─── Input material

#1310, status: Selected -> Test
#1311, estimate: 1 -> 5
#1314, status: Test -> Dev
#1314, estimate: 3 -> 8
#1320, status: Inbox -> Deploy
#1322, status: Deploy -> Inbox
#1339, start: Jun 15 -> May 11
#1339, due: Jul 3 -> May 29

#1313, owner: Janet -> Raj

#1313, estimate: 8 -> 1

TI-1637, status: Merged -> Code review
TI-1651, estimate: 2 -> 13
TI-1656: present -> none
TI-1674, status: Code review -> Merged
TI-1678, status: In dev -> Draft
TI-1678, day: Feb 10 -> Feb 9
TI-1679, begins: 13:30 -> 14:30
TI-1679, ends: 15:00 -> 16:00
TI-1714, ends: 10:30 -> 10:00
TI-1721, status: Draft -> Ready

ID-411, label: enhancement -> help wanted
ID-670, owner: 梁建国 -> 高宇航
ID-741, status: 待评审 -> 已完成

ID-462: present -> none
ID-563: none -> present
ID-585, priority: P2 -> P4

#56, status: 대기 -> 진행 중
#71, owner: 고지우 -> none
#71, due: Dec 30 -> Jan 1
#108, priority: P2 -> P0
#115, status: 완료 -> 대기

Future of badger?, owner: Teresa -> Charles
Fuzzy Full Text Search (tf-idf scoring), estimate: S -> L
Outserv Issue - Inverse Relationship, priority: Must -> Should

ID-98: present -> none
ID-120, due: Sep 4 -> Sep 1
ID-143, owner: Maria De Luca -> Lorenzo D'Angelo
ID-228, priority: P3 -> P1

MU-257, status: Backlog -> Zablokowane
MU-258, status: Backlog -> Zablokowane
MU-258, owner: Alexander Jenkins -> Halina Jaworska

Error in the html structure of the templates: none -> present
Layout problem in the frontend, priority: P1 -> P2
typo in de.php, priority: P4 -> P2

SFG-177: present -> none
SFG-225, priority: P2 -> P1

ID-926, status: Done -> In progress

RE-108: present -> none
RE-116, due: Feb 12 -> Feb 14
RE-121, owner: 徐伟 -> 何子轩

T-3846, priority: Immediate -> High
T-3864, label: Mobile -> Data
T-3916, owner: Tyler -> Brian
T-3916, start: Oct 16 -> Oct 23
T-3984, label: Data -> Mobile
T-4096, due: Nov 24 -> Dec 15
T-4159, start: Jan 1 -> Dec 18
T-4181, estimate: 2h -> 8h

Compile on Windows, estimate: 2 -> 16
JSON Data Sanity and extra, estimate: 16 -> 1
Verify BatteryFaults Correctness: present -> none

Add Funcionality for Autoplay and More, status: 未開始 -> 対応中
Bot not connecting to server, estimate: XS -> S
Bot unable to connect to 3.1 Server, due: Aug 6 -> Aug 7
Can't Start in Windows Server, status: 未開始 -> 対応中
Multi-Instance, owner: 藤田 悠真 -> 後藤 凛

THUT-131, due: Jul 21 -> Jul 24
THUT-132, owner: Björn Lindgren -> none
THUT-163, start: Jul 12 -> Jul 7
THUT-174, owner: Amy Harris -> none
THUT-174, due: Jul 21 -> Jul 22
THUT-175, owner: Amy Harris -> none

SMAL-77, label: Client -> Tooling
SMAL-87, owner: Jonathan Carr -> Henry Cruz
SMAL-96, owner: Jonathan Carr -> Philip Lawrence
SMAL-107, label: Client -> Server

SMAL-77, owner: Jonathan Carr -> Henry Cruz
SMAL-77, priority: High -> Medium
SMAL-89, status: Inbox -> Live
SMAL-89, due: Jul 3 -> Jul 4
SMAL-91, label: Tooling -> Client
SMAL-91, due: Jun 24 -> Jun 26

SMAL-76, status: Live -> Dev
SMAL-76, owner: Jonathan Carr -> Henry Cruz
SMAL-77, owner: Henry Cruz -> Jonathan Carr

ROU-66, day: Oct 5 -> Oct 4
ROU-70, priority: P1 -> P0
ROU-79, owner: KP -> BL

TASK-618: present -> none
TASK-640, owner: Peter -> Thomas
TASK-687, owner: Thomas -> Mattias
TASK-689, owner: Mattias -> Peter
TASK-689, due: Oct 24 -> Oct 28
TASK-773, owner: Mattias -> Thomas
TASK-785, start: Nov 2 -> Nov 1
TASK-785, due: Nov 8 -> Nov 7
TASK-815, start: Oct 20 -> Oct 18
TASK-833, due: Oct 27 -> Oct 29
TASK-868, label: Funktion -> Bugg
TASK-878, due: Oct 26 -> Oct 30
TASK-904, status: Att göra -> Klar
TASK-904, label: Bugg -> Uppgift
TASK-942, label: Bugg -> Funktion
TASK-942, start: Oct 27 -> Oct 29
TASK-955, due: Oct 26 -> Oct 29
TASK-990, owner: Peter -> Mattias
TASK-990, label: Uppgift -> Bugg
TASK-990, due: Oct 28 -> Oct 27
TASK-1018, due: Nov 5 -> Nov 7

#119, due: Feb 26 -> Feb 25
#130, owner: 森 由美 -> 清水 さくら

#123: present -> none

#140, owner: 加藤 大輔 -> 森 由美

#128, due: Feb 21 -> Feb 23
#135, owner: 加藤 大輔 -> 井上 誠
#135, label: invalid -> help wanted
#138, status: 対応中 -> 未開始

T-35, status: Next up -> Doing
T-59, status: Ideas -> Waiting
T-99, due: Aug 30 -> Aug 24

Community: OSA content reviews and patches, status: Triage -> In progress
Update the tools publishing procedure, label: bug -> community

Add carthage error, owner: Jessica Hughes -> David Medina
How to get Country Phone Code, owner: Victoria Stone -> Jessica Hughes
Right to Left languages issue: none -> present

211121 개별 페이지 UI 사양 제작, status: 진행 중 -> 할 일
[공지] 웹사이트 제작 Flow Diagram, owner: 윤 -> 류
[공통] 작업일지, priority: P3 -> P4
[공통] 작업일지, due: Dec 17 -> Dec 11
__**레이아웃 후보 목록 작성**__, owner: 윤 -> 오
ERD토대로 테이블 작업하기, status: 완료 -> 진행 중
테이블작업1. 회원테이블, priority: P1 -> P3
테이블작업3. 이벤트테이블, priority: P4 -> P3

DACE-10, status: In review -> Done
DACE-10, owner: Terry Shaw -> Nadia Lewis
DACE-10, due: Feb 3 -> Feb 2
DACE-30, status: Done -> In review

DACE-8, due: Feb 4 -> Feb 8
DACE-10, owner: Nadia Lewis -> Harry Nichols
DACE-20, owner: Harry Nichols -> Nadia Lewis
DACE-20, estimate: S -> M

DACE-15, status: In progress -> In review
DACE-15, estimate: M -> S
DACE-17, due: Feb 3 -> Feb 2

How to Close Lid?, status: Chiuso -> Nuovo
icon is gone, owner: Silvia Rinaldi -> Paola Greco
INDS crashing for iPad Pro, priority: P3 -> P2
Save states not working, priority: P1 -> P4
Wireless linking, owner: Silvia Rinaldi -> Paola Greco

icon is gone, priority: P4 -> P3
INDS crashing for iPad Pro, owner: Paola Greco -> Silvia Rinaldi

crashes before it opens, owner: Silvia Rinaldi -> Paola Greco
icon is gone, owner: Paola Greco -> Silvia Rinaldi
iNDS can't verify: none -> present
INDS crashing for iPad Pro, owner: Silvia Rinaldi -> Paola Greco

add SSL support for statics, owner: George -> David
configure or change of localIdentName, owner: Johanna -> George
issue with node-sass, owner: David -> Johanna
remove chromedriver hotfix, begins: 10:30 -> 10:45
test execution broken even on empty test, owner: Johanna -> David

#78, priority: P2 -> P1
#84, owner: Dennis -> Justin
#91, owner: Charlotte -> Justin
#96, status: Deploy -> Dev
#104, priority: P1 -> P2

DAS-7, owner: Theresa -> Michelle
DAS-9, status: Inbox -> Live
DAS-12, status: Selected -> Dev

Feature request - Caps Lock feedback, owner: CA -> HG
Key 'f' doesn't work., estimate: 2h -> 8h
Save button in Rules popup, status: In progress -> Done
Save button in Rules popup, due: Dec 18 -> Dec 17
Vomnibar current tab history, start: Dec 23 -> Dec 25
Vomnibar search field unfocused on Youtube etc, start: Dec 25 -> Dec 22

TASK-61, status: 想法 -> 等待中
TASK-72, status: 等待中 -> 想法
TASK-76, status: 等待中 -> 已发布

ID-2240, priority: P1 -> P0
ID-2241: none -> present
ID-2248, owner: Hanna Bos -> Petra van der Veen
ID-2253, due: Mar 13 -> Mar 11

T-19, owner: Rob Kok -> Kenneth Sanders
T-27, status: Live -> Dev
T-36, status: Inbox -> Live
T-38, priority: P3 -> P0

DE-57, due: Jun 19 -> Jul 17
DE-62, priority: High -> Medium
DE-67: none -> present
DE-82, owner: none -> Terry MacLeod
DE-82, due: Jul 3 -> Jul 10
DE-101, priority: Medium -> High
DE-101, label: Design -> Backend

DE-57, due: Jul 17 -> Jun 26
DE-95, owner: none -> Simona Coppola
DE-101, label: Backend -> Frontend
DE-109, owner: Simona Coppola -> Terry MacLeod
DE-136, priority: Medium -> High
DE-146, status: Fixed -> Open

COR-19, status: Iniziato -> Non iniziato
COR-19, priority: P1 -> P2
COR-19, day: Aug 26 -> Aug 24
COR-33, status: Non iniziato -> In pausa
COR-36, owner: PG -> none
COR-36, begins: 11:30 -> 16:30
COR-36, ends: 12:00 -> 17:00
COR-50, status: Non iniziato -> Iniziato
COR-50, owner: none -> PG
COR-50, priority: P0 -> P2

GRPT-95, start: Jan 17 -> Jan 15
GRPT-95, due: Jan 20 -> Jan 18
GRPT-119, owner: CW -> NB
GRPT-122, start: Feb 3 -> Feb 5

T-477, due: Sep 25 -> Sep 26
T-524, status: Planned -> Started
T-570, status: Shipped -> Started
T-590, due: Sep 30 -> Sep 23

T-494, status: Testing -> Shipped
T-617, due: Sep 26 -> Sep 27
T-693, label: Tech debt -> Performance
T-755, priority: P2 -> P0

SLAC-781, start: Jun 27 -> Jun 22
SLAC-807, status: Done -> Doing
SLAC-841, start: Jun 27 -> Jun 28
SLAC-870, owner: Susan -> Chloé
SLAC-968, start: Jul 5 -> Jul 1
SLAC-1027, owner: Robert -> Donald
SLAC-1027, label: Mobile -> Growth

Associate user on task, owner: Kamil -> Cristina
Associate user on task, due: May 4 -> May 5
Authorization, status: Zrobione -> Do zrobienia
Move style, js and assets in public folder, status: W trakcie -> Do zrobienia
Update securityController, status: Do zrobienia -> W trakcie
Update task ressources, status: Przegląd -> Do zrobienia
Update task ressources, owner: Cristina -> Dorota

──────

_Description of the task_:
From the records above, copy only the lines starting with the line that holds "typo in de.php, priority: P4 -> P2" and going on through the line that holds "T-3916, owner: Tyler -> Brian", exactly as written.

_Reply to the task_:
typo in de.php, priority: P4 -> P2

SFG-177: present -> none
SFG-225, priority: P2 -> P1

ID-926, status: Done -> In progress

RE-108: present -> none
RE-116, due: Feb 12 -> Feb 14
RE-121, owner: 徐伟 -> 何子轩

T-3846, priority: Immediate -> High
T-3864, label: Mobile -> Data
T-3916, owner: Tyler -> Brian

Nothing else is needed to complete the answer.